* Input data *
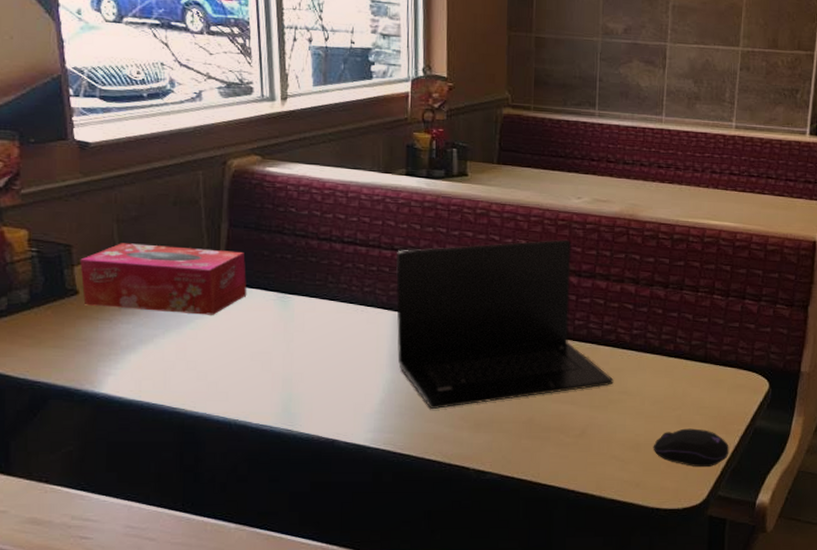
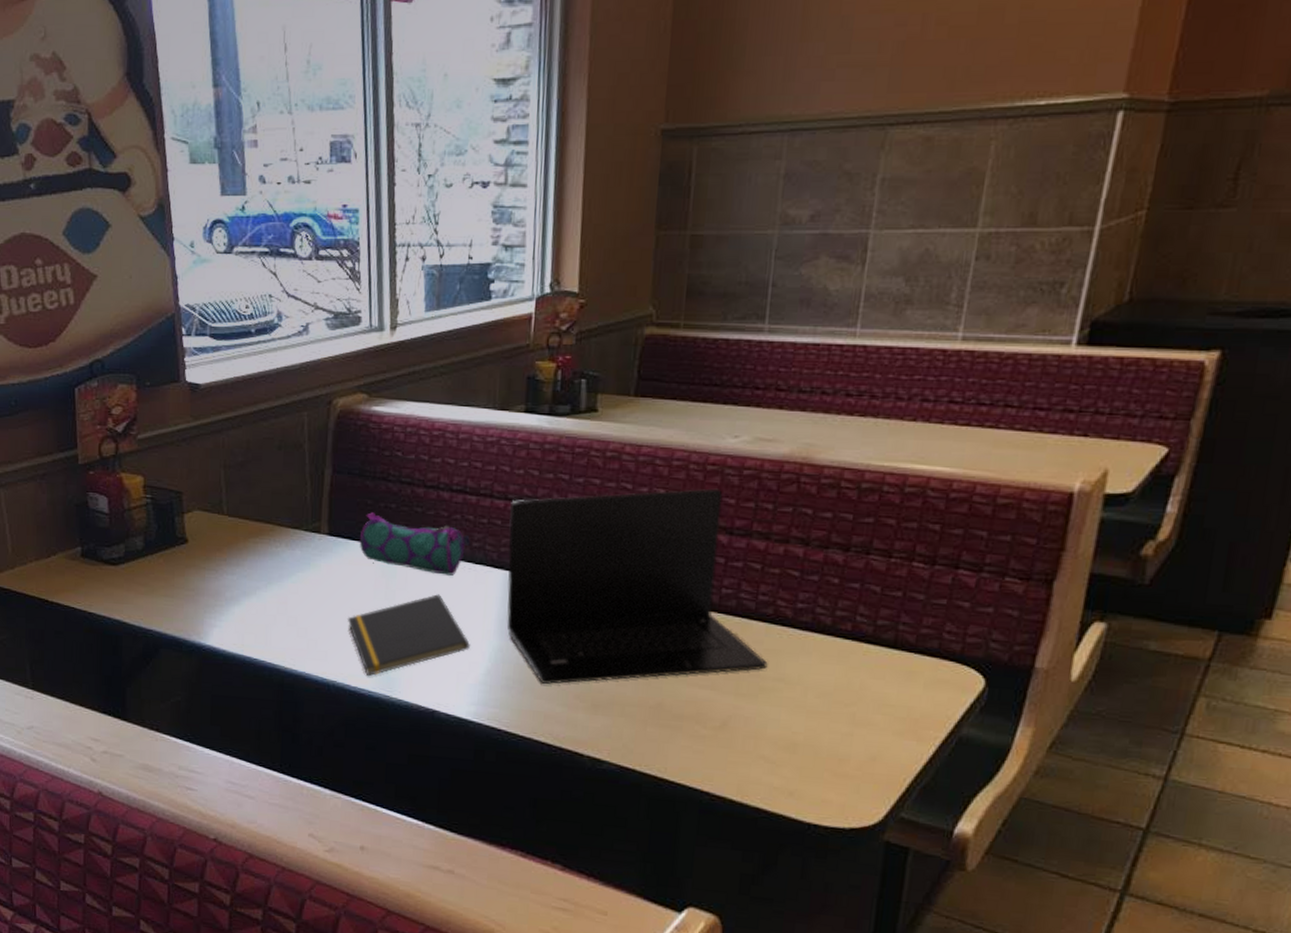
tissue box: present [80,243,247,315] -> none [189,490,349,569]
notepad: none [247,334,365,412] -> present [347,594,470,676]
pencil case: none [257,262,362,317] -> present [359,512,470,576]
computer mouse: present [653,428,729,468] -> none [814,729,921,781]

* Requirement *
What is needed is a word-for-word copy of the data, minus its pictures.

* Task result *
tissue box: present [80,243,247,315] -> none [189,490,349,569]
notepad: none [247,334,365,412] -> present [347,594,470,676]
pencil case: none [257,262,362,317] -> present [359,512,470,576]
computer mouse: present [653,428,729,468] -> none [814,729,921,781]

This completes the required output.